**Directive**. Copy out every line of the rows below, keeping each one identical to the original.

[Dataset entries]
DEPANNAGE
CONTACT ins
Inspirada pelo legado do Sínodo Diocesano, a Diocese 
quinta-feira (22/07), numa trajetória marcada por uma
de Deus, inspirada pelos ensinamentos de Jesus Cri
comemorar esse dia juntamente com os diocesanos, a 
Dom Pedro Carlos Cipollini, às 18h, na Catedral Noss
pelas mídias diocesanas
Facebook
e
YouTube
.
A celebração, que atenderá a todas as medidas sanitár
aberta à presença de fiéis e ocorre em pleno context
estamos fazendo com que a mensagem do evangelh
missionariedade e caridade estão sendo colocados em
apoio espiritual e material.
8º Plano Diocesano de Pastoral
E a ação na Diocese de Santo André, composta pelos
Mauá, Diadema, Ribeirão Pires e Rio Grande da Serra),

**Response to the exercise**.
DEPANNAGE
CONTACT ins
Inspirada pelo legado do Sínodo Diocesano, a Diocese 
quinta-feira (22/07), numa trajetória marcada por uma
de Deus, inspirada pelos ensinamentos de Jesus Cri
comemorar esse dia juntamente com os diocesanos, a 
Dom Pedro Carlos Cipollini, às 18h, na Catedral Noss
pelas mídias diocesanas
Facebook
e
YouTube
.
A celebração, que atenderá a todas as medidas sanitár
aberta à presença de fiéis e ocorre em pleno context
estamos fazendo com que a mensagem do evangelh
missionariedade e caridade estão sendo colocados em
apoio espiritual e material.
8º Plano Diocesano de Pastoral
E a ação na Diocese de Santo André, composta pelos
Mauá, Diadema, Ribeirão Pires e Rio Grande da Serra),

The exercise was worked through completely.